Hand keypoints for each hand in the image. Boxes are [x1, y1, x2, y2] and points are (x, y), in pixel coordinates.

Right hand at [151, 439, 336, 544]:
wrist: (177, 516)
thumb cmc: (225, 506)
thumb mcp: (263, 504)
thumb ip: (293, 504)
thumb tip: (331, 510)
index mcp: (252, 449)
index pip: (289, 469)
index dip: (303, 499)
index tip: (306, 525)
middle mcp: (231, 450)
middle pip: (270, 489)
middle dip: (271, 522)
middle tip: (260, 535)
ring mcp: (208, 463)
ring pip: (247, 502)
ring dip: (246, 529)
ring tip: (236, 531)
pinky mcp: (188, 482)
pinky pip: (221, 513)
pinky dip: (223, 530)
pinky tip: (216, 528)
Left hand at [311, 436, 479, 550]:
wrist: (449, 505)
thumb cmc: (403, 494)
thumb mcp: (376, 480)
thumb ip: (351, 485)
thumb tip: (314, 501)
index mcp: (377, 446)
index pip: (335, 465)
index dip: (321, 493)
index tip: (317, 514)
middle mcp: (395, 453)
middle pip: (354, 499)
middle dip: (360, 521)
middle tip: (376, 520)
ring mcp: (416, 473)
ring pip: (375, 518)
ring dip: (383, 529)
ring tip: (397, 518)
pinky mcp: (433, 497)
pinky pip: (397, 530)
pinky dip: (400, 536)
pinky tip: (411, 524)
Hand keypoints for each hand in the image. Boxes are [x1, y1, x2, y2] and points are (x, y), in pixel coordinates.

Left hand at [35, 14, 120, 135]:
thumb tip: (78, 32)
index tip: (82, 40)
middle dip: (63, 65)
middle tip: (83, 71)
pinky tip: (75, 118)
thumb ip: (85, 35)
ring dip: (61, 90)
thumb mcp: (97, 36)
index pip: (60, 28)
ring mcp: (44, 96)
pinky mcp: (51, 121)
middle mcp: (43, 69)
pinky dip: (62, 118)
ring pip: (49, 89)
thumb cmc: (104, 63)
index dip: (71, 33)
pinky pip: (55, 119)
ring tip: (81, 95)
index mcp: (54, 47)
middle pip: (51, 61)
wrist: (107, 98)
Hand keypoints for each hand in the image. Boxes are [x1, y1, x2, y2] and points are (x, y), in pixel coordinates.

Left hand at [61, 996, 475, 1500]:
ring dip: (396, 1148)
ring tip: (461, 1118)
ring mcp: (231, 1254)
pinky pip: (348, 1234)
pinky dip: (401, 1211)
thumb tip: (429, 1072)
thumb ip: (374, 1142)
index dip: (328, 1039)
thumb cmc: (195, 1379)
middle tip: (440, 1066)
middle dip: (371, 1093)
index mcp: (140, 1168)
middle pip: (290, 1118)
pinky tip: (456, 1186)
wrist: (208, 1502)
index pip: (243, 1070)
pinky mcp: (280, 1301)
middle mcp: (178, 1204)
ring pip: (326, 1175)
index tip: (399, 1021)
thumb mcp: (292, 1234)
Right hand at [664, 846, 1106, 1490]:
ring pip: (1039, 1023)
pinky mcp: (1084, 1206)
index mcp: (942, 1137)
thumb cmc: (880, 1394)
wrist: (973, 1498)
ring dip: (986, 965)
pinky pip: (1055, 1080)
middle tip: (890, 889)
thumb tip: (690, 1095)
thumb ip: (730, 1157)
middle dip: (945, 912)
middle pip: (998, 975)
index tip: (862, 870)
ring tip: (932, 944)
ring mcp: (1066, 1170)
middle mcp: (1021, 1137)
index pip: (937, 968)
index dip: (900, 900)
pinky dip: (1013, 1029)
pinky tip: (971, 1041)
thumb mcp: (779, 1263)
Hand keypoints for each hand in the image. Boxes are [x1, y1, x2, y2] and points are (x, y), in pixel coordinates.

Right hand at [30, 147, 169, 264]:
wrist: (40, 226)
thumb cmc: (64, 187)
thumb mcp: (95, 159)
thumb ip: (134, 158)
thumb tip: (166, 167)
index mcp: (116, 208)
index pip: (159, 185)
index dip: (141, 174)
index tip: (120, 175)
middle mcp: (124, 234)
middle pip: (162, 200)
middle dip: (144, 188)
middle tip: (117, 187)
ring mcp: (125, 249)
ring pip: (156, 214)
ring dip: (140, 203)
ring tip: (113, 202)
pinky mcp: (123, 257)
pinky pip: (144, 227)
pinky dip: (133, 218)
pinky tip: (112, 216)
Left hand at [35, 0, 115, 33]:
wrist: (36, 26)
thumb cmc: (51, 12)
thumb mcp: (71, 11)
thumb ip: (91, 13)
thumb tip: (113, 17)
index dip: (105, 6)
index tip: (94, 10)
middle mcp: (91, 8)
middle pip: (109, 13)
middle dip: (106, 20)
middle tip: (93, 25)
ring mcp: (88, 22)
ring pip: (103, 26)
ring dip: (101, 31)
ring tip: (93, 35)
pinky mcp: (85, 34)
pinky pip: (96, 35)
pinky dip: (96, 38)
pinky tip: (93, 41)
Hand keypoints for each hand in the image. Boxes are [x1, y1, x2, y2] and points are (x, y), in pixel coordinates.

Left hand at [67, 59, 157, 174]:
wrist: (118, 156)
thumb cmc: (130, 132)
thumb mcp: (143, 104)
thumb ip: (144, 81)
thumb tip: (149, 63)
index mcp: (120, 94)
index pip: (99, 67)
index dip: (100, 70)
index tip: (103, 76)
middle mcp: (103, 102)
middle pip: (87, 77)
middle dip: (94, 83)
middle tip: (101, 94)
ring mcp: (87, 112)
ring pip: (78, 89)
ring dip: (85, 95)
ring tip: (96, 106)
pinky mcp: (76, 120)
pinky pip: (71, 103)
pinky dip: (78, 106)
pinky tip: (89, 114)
....
→ **What to do**: Repeat, word for word, the lines above between the line holding "index pip: (289, 469)" and the line holding "middle tip: (83, 71)", inclusive; omit everything else.

→ **Response to the exercise**:
index pip: (289, 469)
index dip: (303, 499)
index tip: (306, 525)
middle mcp: (231, 450)
middle pip: (270, 489)
middle dip: (271, 522)
middle tip: (260, 535)
ring mcp: (208, 463)
ring pip: (247, 502)
ring dip: (246, 529)
ring tip: (236, 531)
pinky mcp: (188, 482)
pinky pip: (221, 513)
pinky dip: (223, 530)
pinky tip: (216, 528)
Left hand at [311, 436, 479, 550]:
wrist: (449, 505)
thumb cmc: (403, 494)
thumb mcp: (376, 480)
thumb ip: (351, 485)
thumb tip: (314, 501)
index mcp: (377, 446)
index pip: (335, 465)
index dip: (321, 493)
index tip: (317, 514)
middle mcp: (395, 453)
middle pip: (354, 499)
middle dip: (360, 521)
middle tip: (376, 520)
ring mcp: (416, 473)
ring pip: (375, 518)
ring dip: (383, 529)
ring tip: (397, 518)
pinky mcp: (433, 497)
pinky pip: (397, 530)
pinky dip: (400, 536)
pinky tip: (411, 524)
Hand keypoints for each hand in the image. Boxes are [x1, y1, x2, y2] and points are (x, y), in pixel coordinates.

Left hand at [35, 14, 120, 135]:
thumb tip: (78, 32)
index tip: (82, 40)
middle dip: (63, 65)
middle tip: (83, 71)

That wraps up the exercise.